**BRIEF 1:** In the article on Pluto and Charon below, from what distance did New Horizons take its July 9, 2015 image of Pluto?
**BRIEF 2:** Reproduce word for word the stretch of the article on Pluto and Charon below from "There is color" through "the ground eventually.".
**BRIEF 3:** Extend the article on Pluto and Charon below, picking up right after its final sentence.

**EXTRACTED TEXT:**
Emily LakdawallaJul 12, 2015

Zooming in to Pluto and Charon

In the span of a few days, Pluto and Charon have turned from spots into worlds. The latest images from New Horizons are showing Pluto and Charon to have unique faces, distinct from any other icy worlds in the solar system. Here are all the images of Pluto and Charon taken between July 7 and 11. I have stacked sets of images to do my best to bring out detail.

Zooming in to Pluto and Charon: July 8-11, 2015
Zooming in to Pluto and Charon: July 8-11, 2015 Image: NASA / JHUAPL / SwRI / Emily Lakdawalla

The Pluto images, in particular, hint at fascinating geology, with bright areas and dark areas and squiggles and patches.

Pluto: Signs of geology
Pluto: Signs of geology Tantalizing signs of geology on Pluto are revealed in this image from New Horizons taken on July 9, 2015 from 5.4 million kilometers away. At this range, Pluto is beginning to reveal the first signs of discrete geologic features. This image views the side of Pluto that always faces its largest moon, Charon, and includes the so-called “tail” of the dark whale-shaped feature along its equator.Image: NASA / JHUAPL / SwRI

There is color information, but it's quite old; there has been no new Ralph MVIC data downlinked to Earth since a data set from June 25, which is very low resolution. There would have been higher-resolution color data by now if not for the spacecraft anomaly. But they will have good color maps on the ground eventually.

**STUDY MATERIAL:**
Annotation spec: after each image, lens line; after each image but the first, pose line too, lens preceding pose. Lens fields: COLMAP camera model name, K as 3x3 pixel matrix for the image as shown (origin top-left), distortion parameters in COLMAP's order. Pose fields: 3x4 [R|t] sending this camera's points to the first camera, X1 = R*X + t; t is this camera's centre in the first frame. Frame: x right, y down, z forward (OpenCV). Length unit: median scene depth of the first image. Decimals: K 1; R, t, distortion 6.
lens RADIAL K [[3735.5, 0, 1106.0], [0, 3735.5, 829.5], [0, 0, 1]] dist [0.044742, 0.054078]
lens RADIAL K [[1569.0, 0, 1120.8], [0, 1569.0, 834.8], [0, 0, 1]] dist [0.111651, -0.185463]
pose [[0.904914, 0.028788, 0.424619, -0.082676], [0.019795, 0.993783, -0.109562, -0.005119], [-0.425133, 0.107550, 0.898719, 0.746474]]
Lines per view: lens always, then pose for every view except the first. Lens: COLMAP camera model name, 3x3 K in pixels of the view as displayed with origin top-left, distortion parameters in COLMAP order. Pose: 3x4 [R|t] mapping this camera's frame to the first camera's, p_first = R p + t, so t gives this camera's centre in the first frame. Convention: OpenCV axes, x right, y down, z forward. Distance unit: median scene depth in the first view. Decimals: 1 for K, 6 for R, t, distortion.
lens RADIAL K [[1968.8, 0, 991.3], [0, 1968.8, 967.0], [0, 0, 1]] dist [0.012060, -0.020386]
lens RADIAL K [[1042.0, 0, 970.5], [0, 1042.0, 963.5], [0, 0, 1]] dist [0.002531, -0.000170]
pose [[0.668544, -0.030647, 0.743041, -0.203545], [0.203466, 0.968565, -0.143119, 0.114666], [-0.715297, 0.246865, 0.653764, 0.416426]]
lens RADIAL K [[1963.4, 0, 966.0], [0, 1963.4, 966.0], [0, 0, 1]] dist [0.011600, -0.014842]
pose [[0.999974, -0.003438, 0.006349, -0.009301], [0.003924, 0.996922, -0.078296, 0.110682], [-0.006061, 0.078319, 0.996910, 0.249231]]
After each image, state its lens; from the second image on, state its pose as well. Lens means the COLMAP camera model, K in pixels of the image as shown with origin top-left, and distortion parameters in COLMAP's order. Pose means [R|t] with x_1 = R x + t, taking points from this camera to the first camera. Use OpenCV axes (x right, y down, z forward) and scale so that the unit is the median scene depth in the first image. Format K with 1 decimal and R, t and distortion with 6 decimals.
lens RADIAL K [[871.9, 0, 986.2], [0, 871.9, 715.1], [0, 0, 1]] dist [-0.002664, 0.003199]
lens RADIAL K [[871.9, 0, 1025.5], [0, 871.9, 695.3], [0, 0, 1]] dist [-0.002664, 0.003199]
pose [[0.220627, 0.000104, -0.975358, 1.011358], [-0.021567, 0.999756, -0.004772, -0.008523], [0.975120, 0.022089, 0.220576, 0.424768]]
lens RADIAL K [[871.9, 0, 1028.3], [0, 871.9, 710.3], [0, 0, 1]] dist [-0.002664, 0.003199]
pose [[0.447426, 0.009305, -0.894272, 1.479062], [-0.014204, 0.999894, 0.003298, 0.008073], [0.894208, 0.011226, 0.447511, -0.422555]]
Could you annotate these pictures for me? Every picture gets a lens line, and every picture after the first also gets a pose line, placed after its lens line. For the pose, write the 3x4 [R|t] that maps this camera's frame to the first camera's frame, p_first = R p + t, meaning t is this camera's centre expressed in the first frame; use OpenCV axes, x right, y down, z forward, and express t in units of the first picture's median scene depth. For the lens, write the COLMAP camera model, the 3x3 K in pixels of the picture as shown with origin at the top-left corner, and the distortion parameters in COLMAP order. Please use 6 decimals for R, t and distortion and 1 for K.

**YOUR RESPONSE 1:** 5.4 million kilometers

**YOUR RESPONSE 2:**
There is color information, but it's quite old; there has been no new Ralph MVIC data downlinked to Earth since a data set from June 25, which is very low resolution. There would have been higher-resolution color data by now if not for the spacecraft anomaly. But they will have good color maps on the ground eventually.

**YOUR RESPONSE 3:**
Pluto and Charon in color: LORRI + MVIC, July 8 & June 25, 2015
Pluto and Charon in color: LORRI + MVIC, July 8 & June 25, 2015 A LORRI image from July 8 has been colorized with much lower-resolution MVIC data taken June 25 to make this color view. Pluto and Charon were 6 million kilometers away at the time. Most of the bright features around Pluto's edge are a result of image processing, but the bright sliver below the dark "whale," which is also visible in unprocessed images, is real.Image: NASA / JHUAPL / SwRI

The pictures are fascinating, but there's not quite enough detail to understand what is going on. Which makes it especially frustrating to know that this is the best view we will ever have of the hemisphere of Pluto that faces Charon.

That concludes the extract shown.